**Aim of the exercise**
Beginning with the first line, transcribe the entries below exactly through the line containing "# Proportion of", inclusive.

**The input**

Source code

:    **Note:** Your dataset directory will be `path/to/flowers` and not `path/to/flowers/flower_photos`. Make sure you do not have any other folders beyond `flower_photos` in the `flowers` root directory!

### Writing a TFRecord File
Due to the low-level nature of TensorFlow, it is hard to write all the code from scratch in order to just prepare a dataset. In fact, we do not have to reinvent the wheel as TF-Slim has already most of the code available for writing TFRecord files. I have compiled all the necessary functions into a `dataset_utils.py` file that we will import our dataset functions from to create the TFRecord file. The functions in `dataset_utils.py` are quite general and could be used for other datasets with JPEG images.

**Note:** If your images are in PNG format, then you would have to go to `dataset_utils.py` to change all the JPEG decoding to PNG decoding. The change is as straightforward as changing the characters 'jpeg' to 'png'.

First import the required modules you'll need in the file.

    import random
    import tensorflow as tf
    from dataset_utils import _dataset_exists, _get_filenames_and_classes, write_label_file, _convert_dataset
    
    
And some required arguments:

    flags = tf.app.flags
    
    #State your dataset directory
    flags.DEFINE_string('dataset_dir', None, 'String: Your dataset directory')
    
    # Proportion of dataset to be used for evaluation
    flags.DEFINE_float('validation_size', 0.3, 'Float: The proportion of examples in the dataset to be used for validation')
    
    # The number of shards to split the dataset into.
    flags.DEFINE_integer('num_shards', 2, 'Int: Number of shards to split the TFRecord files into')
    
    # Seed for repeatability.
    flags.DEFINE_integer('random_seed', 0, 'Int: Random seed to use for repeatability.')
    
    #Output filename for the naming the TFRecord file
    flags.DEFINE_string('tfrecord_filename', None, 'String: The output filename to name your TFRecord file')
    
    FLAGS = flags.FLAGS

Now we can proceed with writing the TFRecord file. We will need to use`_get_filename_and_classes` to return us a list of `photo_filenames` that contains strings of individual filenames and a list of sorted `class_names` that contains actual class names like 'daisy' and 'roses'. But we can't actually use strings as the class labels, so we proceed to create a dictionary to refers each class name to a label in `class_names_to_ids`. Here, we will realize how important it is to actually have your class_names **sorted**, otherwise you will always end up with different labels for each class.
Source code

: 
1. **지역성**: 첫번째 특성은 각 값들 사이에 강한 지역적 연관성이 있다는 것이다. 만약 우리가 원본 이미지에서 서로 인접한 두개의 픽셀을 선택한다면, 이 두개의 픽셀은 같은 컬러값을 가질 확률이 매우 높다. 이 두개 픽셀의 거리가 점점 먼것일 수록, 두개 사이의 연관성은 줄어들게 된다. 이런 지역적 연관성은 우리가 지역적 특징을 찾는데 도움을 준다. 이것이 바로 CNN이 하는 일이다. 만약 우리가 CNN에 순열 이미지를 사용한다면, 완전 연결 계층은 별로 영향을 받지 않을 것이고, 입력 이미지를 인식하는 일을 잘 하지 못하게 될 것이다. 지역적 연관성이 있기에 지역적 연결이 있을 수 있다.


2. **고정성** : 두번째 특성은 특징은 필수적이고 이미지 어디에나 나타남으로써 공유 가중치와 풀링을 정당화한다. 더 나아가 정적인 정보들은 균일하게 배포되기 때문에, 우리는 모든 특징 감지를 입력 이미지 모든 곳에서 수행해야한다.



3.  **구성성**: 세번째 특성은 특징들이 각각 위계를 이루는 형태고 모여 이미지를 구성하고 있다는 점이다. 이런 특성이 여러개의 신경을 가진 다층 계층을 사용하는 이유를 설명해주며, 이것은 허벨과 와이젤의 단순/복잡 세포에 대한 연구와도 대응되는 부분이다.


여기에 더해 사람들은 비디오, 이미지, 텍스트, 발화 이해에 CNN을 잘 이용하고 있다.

**Expected output**
Source code

:    **Note:** Your dataset directory will be `path/to/flowers` and not `path/to/flowers/flower_photos`. Make sure you do not have any other folders beyond `flower_photos` in the `flowers` root directory!

### Writing a TFRecord File
Due to the low-level nature of TensorFlow, it is hard to write all the code from scratch in order to just prepare a dataset. In fact, we do not have to reinvent the wheel as TF-Slim has already most of the code available for writing TFRecord files. I have compiled all the necessary functions into a `dataset_utils.py` file that we will import our dataset functions from to create the TFRecord file. The functions in `dataset_utils.py` are quite general and could be used for other datasets with JPEG images.

**Note:** If your images are in PNG format, then you would have to go to `dataset_utils.py` to change all the JPEG decoding to PNG decoding. The change is as straightforward as changing the characters 'jpeg' to 'png'.

First import the required modules you'll need in the file.

    import random
    import tensorflow as tf
    from dataset_utils import _dataset_exists, _get_filenames_and_classes, write_label_file, _convert_dataset
    
    
And some required arguments:

    flags = tf.app.flags
    
    #State your dataset directory
    flags.DEFINE_string('dataset_dir', None, 'String: Your dataset directory')
    
    # Proportion of dataset to be used for evaluation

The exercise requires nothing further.